1

After reading a bit how categorical data can be considered in clustering, I came to the conclusion that most of the post do not make distinction between nominal scale data e.g. colour: red, green, blue, and ordinal scale data e.g. size: small, medium, large. However, the distances between the items make sense at the ordinal scale even if they are not necessarily the same between all items.

My questions:

  1. Can I simply convert ordinal scale data to numeric scale without causing much trouble in clustering? I think yes, for the above reasons, but I would be pleased if you could confirm.
  2. For nominal scale data, where the distances between the items make no sense, would be harder to capture. The easiest way I have found, if there are not too many items on the scale, was to break down the scale and add a variable for each item. E.g. originally, we have colour: red, green, blue, and we make variable colour_red, clour_green, and colour_blue, where each of them can take a value: 0 or 1. See the post form Jordan A on K-Means clustering for mixed numeric and categorical data. It seems to me a valid numeric scale of type ratio as it has a non-arbitrary zero value expressing the complete absence of something and 1 expressing the presence of something. Do you have experience with this in clustering? Is this a valid approach?
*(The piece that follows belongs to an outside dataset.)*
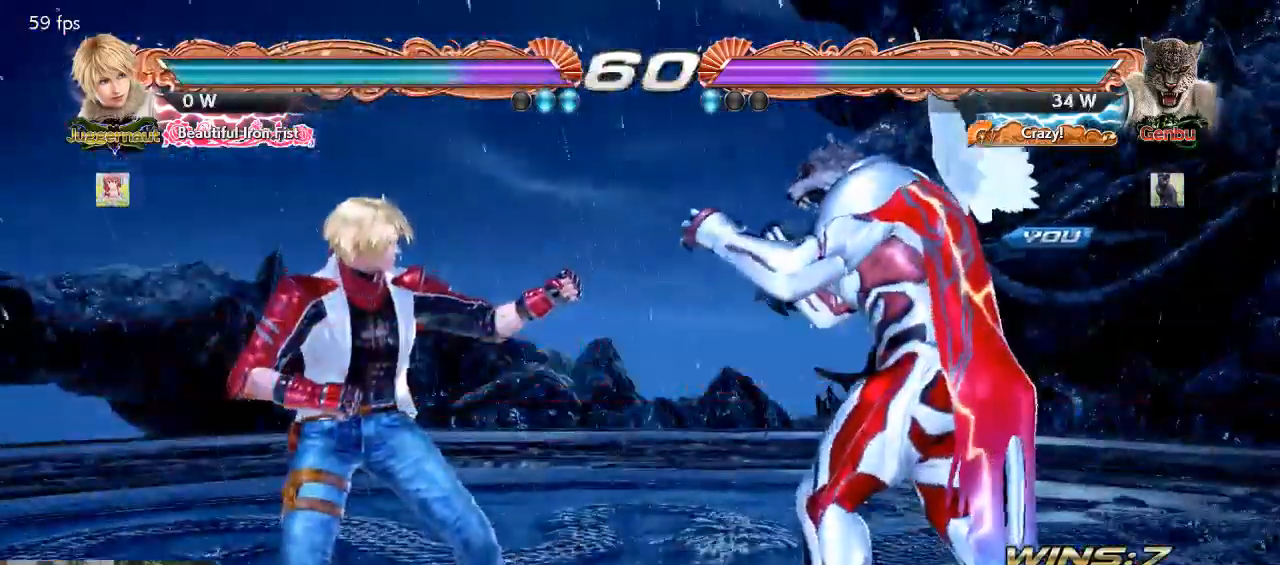
{"buttons": [], "left_stick": "left", "events": [[67, "SQUARE", "up"], [400, "left_stick", "down"], [500, "left_stick", "left"]]}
Otherwise I know I should use e.g. kproto (Kproto) for mixed data sets or kmodes (Kmodes) for plain, nominal data sets. Thank you for you responses.

Tamas
  • 113
  • 4

1 Answers1

1
  1. Yes, it causes almost no trouble. The only caution you must have is the possibility of having a regular ordinality where the ordinality is actually irregular. For example, having shirt size 1, 2 and 3 but the size "3" is not three times bigger than size "1".

  2. The dummy variable creation is a very valid approach when having categorical variables in your dataset, not only for clustering but for almost every model you could construct.